There is an interesting article about mental health issues in the recent issue of the Military Law Review: Major Cara-Ann M. Hamaguchi, A Precarious Balance: Managing Stigma, Confidentiality, and Command Awareness in the Mental Health Arena, 222 Mil. L. Rev. 156 (Winter 2015) (available here).
examines the conflict between privacy and the military mission, and advocates for a better balance between the two by centralizing information for commanders and establishing specific administrative consequences for commanders and leaders who fail to respect established privacy standards. This article also examines the current uses of mental-health information for mission and readiness requirements, and calls for more transparency for Soldiers.
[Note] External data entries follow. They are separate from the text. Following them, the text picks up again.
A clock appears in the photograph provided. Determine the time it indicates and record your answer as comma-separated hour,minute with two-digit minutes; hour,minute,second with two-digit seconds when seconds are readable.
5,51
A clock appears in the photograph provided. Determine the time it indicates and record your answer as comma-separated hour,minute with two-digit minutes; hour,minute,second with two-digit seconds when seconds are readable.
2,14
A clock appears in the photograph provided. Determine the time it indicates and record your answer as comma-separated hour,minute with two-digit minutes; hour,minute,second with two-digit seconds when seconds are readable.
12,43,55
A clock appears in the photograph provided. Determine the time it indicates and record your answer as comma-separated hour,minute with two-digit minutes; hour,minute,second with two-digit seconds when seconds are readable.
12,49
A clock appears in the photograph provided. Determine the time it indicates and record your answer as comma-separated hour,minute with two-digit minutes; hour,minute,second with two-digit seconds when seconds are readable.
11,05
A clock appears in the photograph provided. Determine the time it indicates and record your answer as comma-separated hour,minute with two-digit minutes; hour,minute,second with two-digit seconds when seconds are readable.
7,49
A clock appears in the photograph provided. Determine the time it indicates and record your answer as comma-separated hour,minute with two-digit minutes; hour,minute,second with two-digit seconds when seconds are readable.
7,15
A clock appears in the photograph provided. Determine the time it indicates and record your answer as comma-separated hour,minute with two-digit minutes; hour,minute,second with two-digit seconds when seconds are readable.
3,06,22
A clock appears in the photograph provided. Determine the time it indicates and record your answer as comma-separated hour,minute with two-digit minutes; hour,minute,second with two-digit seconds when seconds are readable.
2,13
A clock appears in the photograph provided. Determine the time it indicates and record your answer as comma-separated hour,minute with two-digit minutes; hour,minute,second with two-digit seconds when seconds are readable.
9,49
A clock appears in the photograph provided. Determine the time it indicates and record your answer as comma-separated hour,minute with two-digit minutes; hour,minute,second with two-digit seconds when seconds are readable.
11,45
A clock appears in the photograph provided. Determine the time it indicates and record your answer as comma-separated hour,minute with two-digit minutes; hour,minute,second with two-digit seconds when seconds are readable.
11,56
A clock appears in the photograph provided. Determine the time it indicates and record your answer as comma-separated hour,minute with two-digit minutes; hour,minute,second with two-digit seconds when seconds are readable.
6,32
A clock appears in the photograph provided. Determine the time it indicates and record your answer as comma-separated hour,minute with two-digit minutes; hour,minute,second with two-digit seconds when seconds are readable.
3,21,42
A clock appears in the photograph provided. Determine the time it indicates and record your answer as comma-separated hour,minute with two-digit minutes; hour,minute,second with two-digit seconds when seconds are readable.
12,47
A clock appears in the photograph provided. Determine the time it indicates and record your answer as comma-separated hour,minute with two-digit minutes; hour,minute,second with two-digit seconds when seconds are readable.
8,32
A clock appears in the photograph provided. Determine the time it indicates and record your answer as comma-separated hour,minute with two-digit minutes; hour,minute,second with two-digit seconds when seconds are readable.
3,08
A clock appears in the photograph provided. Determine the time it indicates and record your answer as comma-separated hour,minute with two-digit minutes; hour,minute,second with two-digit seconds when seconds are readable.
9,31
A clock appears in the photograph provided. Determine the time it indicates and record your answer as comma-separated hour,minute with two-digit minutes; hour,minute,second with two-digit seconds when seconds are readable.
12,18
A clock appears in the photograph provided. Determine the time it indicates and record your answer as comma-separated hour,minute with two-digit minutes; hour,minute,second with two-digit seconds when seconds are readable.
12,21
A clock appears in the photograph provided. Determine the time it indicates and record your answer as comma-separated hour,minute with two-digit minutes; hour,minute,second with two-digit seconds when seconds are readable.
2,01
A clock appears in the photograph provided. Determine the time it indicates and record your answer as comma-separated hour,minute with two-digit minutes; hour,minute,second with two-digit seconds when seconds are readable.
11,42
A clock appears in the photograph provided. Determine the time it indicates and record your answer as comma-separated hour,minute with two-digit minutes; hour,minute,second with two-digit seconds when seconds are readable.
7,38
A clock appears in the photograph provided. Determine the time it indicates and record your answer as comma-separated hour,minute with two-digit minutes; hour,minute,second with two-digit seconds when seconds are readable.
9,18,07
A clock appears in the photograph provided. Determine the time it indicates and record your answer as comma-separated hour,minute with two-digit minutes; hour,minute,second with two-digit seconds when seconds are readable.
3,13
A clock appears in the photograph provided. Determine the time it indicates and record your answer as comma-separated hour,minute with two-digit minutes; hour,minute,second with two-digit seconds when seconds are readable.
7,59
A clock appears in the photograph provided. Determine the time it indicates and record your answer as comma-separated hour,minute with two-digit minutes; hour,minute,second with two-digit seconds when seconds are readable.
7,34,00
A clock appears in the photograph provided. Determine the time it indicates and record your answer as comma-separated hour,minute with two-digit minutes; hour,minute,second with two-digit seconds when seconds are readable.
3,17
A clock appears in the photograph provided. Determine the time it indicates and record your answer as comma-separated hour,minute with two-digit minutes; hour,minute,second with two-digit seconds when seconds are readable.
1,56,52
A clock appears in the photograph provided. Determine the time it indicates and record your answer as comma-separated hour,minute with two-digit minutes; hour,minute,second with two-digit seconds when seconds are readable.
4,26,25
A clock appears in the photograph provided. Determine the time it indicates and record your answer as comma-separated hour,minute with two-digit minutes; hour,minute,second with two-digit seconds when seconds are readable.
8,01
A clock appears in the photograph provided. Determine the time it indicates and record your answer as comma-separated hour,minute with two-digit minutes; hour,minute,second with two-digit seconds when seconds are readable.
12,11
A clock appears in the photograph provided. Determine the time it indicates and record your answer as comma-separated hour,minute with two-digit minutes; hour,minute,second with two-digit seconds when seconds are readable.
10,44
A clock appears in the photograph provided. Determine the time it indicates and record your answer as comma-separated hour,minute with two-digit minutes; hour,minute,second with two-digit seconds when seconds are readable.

While parts of this article apply to the entire spectrum of mental conditions and disorders, this article focuses specifically on combat-stress and Post Traumatic Stress Disorder (PTSD).
Hamaguchi, supra, at 161. The article’s main focus is on Army regulations and application, but its themes have broad application. For instance:
Confidentiality is critical to overcoming barriers to care associated with stigma. Soldiers who are otherwise too embarrassed or scared to seek treatment are more likely to do so with strict assurances of privacy. Many of them seek out mental-health providers and chaplains “off the record,” and they are often wary of even being seen talking to these professionals.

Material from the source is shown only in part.